Well maybe instead of looking at examples, perhaps it's best to look at the landscape. Nowadays, there aren't just several channels, there are nearly hundreds, and the majority have new content you can't find anywhere else. And when adding in premium channels and streaming services, there's not a lot of wiggle room to stand out, and if you need to get views, it's really tough with a new idea. So it's common for networks to adapt, remake, or reboot previous shows and concepts that worked before, and give them to a new audience. However, there's always that fear people can have over whether a new cast and crew can replace the original show successfully. But when you have original cast members and sometimes even writers, these timeless characters are apparently in good hands. And that's not even excluding the fact that old properties stay in our minds much longer. For instance, in the adaptation world, you have two shows on HBO: one is about a group of geniuses attempting to make a startup company in Silicon Valley. It has a great creator, some cool actors, and is apparently very funny. But also on HBO, there's a series retelling the Song of Ice and Fire series. No matter how well someone praises the former, the latter captures the attention first. The series is known and popular, so there is some connection to the listener. And if the reaction is positive, then it's guaranteed that the show will get at least one viewer. Or heck, going back to sequels, let's look at the biggest movies of the year so far. So far this year, we have had Furious 7, Avengers 2, and Jurassic World all earning billions at the box office, because of the connection people have with the original stories. So with a sequel series, there is going to be at least someone watching the show due to remembering these characters and stories, and wanting to relive them again.

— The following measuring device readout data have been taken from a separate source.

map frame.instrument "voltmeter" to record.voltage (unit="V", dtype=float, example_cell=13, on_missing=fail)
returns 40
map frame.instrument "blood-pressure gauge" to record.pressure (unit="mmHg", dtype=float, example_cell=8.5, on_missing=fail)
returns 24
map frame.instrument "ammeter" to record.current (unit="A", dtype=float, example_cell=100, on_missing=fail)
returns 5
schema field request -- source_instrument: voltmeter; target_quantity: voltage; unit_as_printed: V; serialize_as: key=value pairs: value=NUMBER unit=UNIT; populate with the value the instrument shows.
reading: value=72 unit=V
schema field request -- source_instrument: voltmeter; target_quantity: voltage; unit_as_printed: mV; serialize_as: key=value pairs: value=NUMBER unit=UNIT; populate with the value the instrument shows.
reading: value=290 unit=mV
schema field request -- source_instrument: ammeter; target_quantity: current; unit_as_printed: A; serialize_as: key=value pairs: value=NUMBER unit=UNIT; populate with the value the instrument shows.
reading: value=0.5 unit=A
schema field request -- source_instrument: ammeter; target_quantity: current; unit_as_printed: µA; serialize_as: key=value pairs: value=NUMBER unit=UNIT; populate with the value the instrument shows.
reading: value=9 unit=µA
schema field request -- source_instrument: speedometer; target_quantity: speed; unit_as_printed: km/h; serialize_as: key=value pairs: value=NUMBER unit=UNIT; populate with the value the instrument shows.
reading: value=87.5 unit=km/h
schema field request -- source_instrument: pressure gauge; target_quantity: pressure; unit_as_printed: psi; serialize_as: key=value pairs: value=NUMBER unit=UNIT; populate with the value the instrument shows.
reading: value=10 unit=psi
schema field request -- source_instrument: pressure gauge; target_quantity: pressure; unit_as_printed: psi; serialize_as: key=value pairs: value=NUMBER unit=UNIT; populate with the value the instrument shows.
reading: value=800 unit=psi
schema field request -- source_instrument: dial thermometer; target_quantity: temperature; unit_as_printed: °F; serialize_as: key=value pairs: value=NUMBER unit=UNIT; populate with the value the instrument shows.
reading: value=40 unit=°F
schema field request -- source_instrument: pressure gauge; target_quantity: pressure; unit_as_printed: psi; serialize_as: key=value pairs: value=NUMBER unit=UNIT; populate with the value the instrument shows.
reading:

So the idea itself seems fine and well, so this is a good trend, right? Well, the thing to know is that comparing the movie industry and TV industry is very much apples and oranges. A movie usually is in theaters for a few months, and then later just stays in the ancillary market for the rest of its life. A TV show is supposed to last on TV for 4+ years and with dozens upon dozens of episodes to broadcast. And that's not including how it's very hard to strike lightning twice. Even with the same cast, you won't always be guaranteed the same crew members, and even if the crew returns, they haven't done anything with these characters in years, making things real rusty. So when it isn't the same show as it was all those years ago, some of the audience will go away.

But I feel the best way to showcase the issue is to look at the most popular shows of the season, and using the phrase "good artists copy, great artists steal". It seems irritating to talk about this show when almost every other television site is talking about it, but Empire was easily one of the biggest smashes of the year, and of this decade. And it was a completely original idea, with no original idea or story we can connect to. Instead, by using inspirations from older, popular shows ranging from Dynasty to The Sopranos to Nashville, it created a fresh, original take on the hip-hop music industry, and became a monster hit. And using these shows earning a sequel, series' like X-Files helped develop supernatural dramas like Grimm and Supernatural, while Twin Peaks inspired mystery shows like Desperate Housewives and Wayward Pines, and all of these four have earned some sort of financial and/or critical success.

The main point of this editorial though is to explain that while these TV sequels will be around, like most movie sequels, they won't be nearly as well-known or beloved as new and fresh ideas and takes and won't share the same amount of success as their predecessor. So while we may groan about these new iterations, just remember that the real heavy-hitters is just a channel away.